Computational techniques based on simulation have now become an essential part of the statistician's toolbox. It is thus crucial to provide statisticians with a practical understanding of those methods, and there is no better way to develop intuition and skills for simulation than to use simulation to solve statistical problems. Introducing Monte Carlo Methods with R covers the main tools used in statistical simulation from a programmer's point of view, explaining the R implementation of each simulation technique and providing the output for better understanding and comparison. While this book constitutes a comprehensive treatment of simulation methods, the theoretical justification of those methods has been considerably reduced, compared with Robert and Casella (2004). Similarly, the more exploratory and less stable solutions are not covered here. This book does not require a preliminary exposure to the R programming language or to Monte Carlo methods, nor an advanced mathematical background.

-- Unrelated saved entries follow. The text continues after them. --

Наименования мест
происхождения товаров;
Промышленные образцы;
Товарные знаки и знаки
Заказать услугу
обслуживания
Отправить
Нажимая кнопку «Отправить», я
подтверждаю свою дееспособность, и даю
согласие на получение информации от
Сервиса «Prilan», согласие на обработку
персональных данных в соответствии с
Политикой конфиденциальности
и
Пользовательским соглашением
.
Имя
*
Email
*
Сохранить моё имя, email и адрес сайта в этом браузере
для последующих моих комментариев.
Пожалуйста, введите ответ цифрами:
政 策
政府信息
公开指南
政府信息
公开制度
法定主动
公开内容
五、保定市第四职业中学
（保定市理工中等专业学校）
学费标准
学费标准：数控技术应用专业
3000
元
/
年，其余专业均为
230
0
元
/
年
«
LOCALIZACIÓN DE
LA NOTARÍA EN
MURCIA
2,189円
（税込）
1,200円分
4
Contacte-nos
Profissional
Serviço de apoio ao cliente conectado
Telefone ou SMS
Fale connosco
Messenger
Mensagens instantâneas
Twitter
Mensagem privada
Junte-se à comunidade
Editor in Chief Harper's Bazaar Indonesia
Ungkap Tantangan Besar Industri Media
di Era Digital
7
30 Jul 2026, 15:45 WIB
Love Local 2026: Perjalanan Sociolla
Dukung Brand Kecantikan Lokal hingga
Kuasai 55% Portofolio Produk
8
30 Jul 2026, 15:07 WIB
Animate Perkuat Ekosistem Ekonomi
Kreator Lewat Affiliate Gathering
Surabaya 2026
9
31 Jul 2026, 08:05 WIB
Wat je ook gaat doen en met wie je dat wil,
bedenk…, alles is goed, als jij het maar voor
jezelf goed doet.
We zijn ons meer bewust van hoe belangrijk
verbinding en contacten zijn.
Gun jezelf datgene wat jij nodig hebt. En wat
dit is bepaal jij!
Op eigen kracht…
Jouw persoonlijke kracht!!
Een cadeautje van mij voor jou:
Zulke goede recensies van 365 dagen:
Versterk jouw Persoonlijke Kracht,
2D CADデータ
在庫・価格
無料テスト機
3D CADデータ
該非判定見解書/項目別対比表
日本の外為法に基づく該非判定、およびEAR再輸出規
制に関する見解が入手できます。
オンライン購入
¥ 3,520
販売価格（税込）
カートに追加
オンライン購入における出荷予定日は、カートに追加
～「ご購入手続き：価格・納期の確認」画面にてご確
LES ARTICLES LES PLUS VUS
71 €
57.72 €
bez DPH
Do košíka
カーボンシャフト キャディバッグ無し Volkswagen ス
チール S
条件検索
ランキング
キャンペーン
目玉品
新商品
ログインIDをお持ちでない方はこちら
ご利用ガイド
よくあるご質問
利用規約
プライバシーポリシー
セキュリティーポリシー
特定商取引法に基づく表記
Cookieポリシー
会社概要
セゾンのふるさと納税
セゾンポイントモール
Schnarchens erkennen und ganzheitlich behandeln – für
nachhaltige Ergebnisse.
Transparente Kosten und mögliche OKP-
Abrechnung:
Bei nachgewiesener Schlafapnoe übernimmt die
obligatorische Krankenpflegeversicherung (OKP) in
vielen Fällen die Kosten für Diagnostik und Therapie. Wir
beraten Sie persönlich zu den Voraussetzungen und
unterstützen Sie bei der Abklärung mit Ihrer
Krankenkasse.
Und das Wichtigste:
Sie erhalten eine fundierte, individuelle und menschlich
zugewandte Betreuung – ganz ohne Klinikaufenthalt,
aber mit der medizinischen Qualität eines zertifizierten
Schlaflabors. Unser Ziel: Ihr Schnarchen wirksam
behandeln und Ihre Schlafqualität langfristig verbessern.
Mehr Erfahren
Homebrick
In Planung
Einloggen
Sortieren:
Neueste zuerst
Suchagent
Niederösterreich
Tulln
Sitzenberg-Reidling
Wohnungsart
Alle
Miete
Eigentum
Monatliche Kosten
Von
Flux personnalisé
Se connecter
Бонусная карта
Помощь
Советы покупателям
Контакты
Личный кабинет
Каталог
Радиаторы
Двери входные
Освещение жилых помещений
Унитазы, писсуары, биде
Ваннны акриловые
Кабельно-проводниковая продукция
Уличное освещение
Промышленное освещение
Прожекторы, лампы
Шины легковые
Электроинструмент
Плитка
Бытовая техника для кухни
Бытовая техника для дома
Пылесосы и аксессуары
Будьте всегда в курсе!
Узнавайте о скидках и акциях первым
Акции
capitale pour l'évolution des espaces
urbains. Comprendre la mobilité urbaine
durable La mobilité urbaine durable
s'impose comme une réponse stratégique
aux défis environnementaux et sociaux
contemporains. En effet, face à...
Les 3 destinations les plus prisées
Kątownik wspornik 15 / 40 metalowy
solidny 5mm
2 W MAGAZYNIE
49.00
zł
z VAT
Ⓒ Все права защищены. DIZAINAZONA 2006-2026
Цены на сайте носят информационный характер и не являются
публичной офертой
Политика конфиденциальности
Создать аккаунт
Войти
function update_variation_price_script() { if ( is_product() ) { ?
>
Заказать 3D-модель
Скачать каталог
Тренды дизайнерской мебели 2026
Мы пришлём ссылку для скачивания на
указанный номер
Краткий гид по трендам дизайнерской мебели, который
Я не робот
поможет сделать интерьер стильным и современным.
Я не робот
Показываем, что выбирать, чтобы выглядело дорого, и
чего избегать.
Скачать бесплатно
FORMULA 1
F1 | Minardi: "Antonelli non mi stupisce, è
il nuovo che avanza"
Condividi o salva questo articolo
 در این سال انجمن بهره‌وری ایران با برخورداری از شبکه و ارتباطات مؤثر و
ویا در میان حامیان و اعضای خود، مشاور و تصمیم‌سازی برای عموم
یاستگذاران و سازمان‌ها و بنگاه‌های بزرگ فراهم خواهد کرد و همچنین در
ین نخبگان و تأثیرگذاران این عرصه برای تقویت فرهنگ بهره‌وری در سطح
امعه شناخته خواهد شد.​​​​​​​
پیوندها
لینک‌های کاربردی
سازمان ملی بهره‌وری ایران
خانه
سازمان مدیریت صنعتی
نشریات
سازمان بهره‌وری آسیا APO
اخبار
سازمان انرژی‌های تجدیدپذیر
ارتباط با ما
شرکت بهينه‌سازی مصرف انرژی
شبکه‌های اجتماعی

While many examples are set within a Bayesian framework, advanced expertise in Bayesian statistics is not required. The book covers basic random generation algorithms, Monte Carlo techniques for integration and optimization, convergence diagnoses, Markov chain Monte Carlo methods, including Metropolis {Hastings and Gibbs algorithms, and adaptive algorithms. All chapters include exercises and all R programs are available as an R package called mcsm. The book appeals to anyone with a practical interest in simulation methods but no previous exposure. It is meant to be useful for students and practitioners in areas such as statistics, signal processing, communications engineering, control theory, econometrics, finance and more. The programming parts are introduced progressively to be accessible to any reader.